A audiência reuniu o governador Otaviano Pivetta, o presidente da Assembleia Legislativa, Max Russi, os deputados estaduais Diego Guimarães, Janaina Riva e Ondanir Bortolini (Nininho), além dos senadores Wellington Fagundes, Jayme Campos e Carlos Fávaro. Também participaram prefeitos de municípios do Norte de Mato Grosso, diretamente impactados pela disputa.
Durante a reunião, Pivetta apresentou a proposta de construção de um pacto federativo entre os dois estados. A ideia é criar um instrumento de cooperação que permita a continuidade dos atendimentos prestados por Mato Grosso à população da área em disputa, com segurança jurídica para gestores públicos e possibilidade de ressarcimento dos custos pelo Estado do Pará.
Ao comentar a audiência, o deputado Diego Guimarães avaliou que o encontro representou um avanço na busca por uma solução negociada. “A audiência foi muito positiva.
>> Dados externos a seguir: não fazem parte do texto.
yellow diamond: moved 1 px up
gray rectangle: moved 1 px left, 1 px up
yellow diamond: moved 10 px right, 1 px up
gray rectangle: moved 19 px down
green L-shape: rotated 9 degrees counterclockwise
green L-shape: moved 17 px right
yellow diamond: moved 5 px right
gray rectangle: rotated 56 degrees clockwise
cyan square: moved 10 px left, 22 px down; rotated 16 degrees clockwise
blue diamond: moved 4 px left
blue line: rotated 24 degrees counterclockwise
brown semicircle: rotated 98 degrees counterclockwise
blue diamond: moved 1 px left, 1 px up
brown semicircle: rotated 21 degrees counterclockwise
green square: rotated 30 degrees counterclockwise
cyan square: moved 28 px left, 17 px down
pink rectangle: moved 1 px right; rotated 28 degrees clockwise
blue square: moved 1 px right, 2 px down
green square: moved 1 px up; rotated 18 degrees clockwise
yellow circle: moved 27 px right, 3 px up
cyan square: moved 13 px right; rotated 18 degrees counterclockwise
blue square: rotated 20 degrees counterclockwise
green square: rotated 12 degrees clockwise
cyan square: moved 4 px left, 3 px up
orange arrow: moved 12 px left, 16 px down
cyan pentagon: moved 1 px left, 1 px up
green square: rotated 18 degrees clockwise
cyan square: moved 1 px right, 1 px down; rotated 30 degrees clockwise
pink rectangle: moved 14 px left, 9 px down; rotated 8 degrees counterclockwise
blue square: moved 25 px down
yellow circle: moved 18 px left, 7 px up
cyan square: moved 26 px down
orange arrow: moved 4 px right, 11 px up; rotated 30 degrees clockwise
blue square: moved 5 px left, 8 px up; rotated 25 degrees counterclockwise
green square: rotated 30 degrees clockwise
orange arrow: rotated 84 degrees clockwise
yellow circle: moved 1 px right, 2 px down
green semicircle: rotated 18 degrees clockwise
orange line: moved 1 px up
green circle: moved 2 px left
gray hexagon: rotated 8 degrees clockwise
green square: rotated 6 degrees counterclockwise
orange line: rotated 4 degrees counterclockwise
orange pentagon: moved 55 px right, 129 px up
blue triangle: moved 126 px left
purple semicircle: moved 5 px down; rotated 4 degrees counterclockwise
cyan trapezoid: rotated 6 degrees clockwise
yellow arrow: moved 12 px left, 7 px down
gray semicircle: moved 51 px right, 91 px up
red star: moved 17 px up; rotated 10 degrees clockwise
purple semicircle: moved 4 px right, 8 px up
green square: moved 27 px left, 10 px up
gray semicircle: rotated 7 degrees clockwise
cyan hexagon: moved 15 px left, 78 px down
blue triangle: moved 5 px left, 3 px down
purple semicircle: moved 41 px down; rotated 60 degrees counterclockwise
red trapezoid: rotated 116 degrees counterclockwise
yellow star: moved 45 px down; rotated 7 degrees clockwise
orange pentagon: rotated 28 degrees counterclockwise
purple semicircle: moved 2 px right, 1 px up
O que eu percebi é que o Pará está muito focado na questão territorial, na discussão sobre a terra. Mato Grosso sustenta que essa área pertence ao nosso estado, mas essa é uma questão que pode ser resolvida por estudos técnicos e perícias. Nossa principal preocupação são as pessoas que vivem naquela região”, afirmou.
Segundo o parlamentar, municípios mato-grossenses já absorvem parte significativa da demanda por serviços de saúde, educação e assistência em comunidades localizadas na faixa de divisa. “Estamos falando de brasileiros e brasileiras que enfrentam dificuldades para acessar serviços básicos. Precisamos construir uma solução que permita a continuidade desses serviços sem prejudicar a população”, disse.
União institucional
O entendimento também foi defendido por prefeitos da região. O prefeito de Paranaíta, Osmar Moreira,
destacou que a realidade enfrentada por seu município se repete em diversas cidades do Norte de Mato Grosso, como Alta Floresta, Novo Mundo, Matupá, Peixoto de Azevedo e Guarantã do Norte.
Segundo ele, cerca de duas mil pessoas residentes em uma área localizada no Pará dependem diretamente dos serviços oferecidos por municípios mato-grossenses.
“Estamos falando de atendimento em saúde, segurança, educação e diversos outros serviços públicos. Essas pessoas pertencem administrativamente ao Pará, mas, na prática, vivem integradas a Mato Grosso porque os serviços públicos paraenses não conseguem chegar até elas”, afirmou.
Já o prefeito de Matupá, Bruno Mena, ressaltou que a principal preocupação dos gestores públicos é garantir o atendimento à população e assegurar condições legais para a continuidade dos serviços prestados às comunidades da faixa de divisa.
Durante a audiência, a deputada Janaina Riva chamou atenção para impactos relacionados à regularização fundiária, casos de bitributação enfrentados por produtores rurais e dificuldades enfrentadas por moradores da região no acesso a serviços públicos e de segurança. A parlamentar também defendeu a realização de uma audiência diretamente na área afetada pela disputa.
Disputa envolve área equivalente ao estado de Sergipe
A controvérsia entre Mato Grosso e Pará envolve uma área de aproximadamente 22 mil km², extensão semelhante à do estado de Sergipe. Embora a divergência sobre os limites territoriais remonte ao início do século passado, a disputa chegou oficialmente ao Supremo Tribunal Federal (STF) em 2004, quando Mato Grosso questionou a demarcação da divisa realizada em 1922.
Em 2020, o STF decidiu de forma unânime pela manutenção dos limites defendidos pelo Pará, com base em perícia do Serviço Geográfico do Exército. Mesmo após o julgamento, Mato Grosso apresentou recursos e continua sustentando que houve equívocos históricos na definição da linha divisória, apoiando-se em documentos, mapas e laudos técnicos.
A área em discussão inclui regiões de grande relevância econômica e estratégica, como o complexo do Salto das Sete Quedas e áreas próximas à Usina Hidrelétrica Teles Pires, além de extensas áreas com vocação agrícola.
O impasse impacta diretamente municípios do norte mato-grossense, entre eles Alta Floresta, Paranaíta, Novo Mundo, Matupá, Peixoto de Azevedo e Guarantã do Norte. Prefeituras alegam que prestam serviços de saúde, educação, infraestrutura e transporte a comunidades situadas em território oficialmente pertencente ao Pará, o que tem gerado questionamentos jurídicos e administrativos.